Upgrade: Lastest version offers subtle tweaks and two new features, but its e-mail has a long way to go.

November 01, 1999|By Michael Stroh | Michael Stroh,Sun Staff

America Online has released the first upgrade to its popular online software in nearly a year. The question now is: So what?

It turns out AOL 5.0 is a subtle improvement over its predecessor (dubbed, not surprisingly, AOL 4.0). But subscribers hanging onto more elderly editions of the software will find it a seismic improvement.

The centerpiece of the new AOL is You've Got Pictures. A joint effort with Eastman Kodak, the service makes it possible to have family photos delivered to your AOL mailbox and create your own online photo albums. A nifty service indeed, as swapping digital snapshots and assembling cyber-albums has become nearly as popular as sending e-mail.

Using it is a snap (nyak, nyak). Take your roll of 35 mm color film to a Kodak photo processor and check the AOL box on the form.

When you pick up your prints, log on and -- bingo -- you've got pictures, as the saying goes. The photo finisher will tack an extra $6 or more per roll onto your bill to turn your photos digital. Photo junkies may be better off investing in a cheap scanner and doing it themselves.

(Non-AOL subscribers with Internet accounts can get a similar service at http://kodak.photonet.com.)

My Calendar is the other big change in AOL 5.0, the fruit of AOL's acquisition of start-up When.com this year. At first, it seems like a good idea. Like other online calendar services, My Calendar offers a way to log appointments and e-mail reminders to yourself and friends for appointments, meetings, events or holidays. Residents of larger cities (including Baltimore) can even find out which concerts, films or other events are coming up.

But in practice I thought My Calendar wasn't quite ripe. For starters, the organizer is clunky and unwieldy, and the event listings omit crucial information -- such as what time something is happening. Nor will you find thumbnail descriptions. If you really want the scoop about your hometown, stick with your local paper.

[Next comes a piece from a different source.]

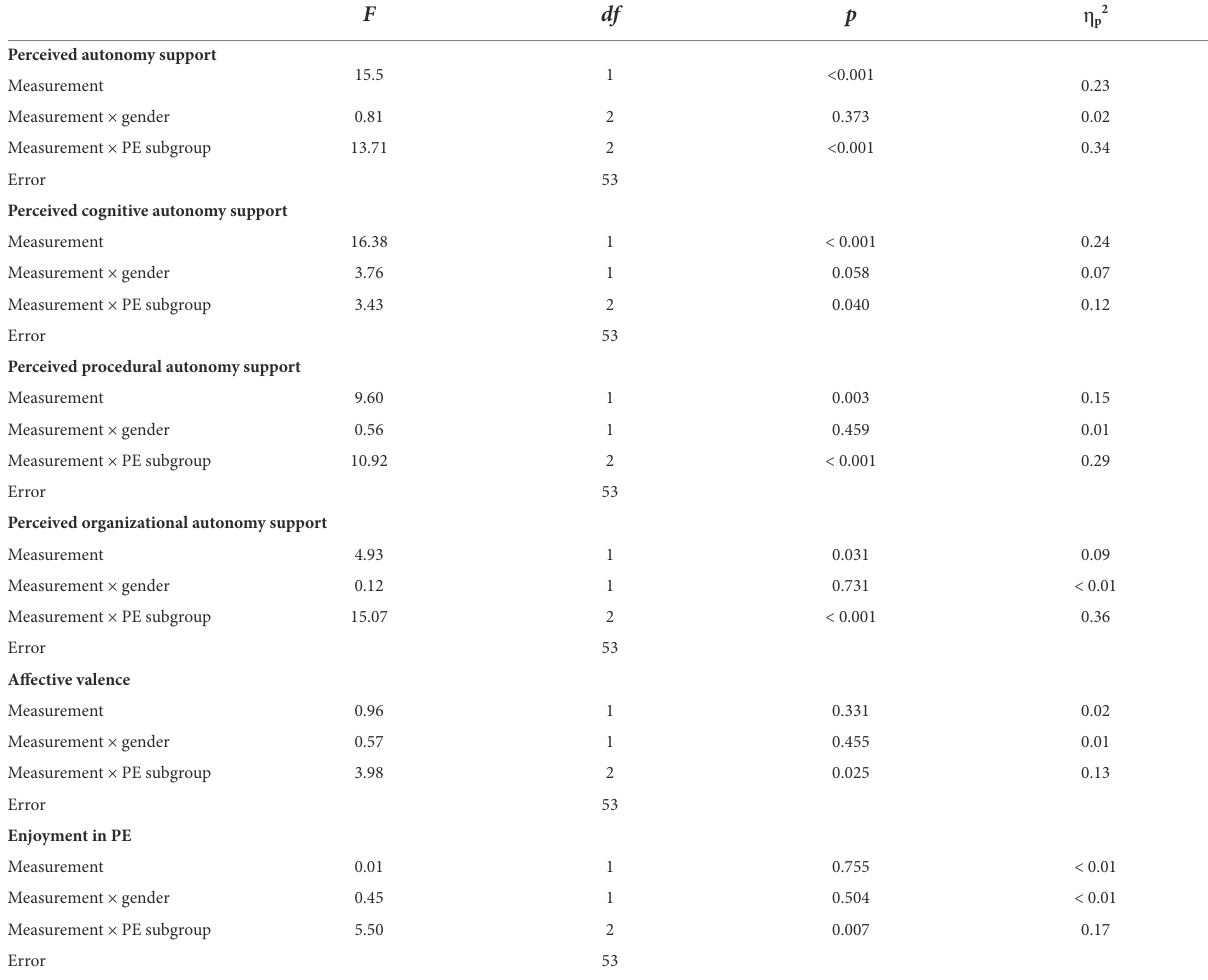
TABLE 2 Within–between interaction results of ANCOVA with two measurements for three PE subgroups (high and low autonomy-supportive, and controlling PE teaching) and the six variables of perceived autonomy support, affective valence, and enjoyment in PE. F df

Besides these two marquee features, AOL 5.0 adds some long-awaited renovations. The Welcome page -- which always reminded me of the way my desk looks at the end of the work day -- is tidier and easier to navigate. You can now transfer Address Books and Favorite Places between computers and create screen names up to 16 characters long. There's a new search feature that scours both the Web and AOL simultaneously. Best of all, AOL bestows two more aliases -- for a total of seven -- on each account, a boon for growing families and the perpetually paranoid.

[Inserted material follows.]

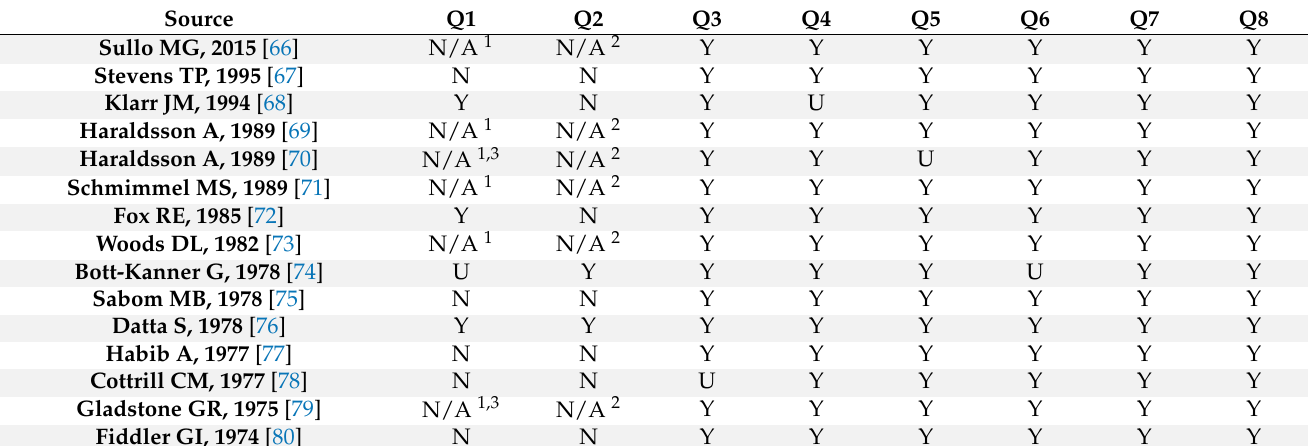
Table 7. Quality of 15 case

E-mail, AOL's most popular feature, has been given a few nips and tucks. You can now tack personal signatures (your address or favorite Shakespeare quote, for example) onto your messages. Overcoming one of its most significant shortcomings, AOL mail now allows you to recover a deleted message within 24 hours after it's chucked.

But it's too bad AOL's architects didn't take the next logical step and add a "deleted mail" tab alongside the tabs for new, old and sent mail. Instead, you're forced to tunnel through labyrinthine menus to recover trashed mail. And let's face it: AOL's e-mail handler still has a long way to go before it can compete with free clients such as Microsoft's Outlook Express, which has far better filtering capabilities and other features.

Some of the best features of AOL 5.0 won't be apparent until the company launches its high-speed digital subscriber line (DSL) service in the next few months. AOL 5.0 is designed to handle the advanced multimedia content that will be available to DSL, cable, satellite and other so-called "broadband" services.

AOL 5.0, of course, is free with your $21.95-per-month subscription. It requires a Pentium-class computer with Windows 95/98, 16 megabytes of RAM, 38 megs of disk space, and a 14.4 Kbps or faster modem. A Macintosh version is in the works, but AOL hasn't announced a shipping date.

While you're not likely to have trouble finding an AOL 5.0 compact disc (just check your mailbox or shopping bag and chances are good one will appear), you can always get one by calling 800-466-5463, visiting www.aol.com, or typing "Upgrade" in AOL's Keyword box if you're already a subscriber.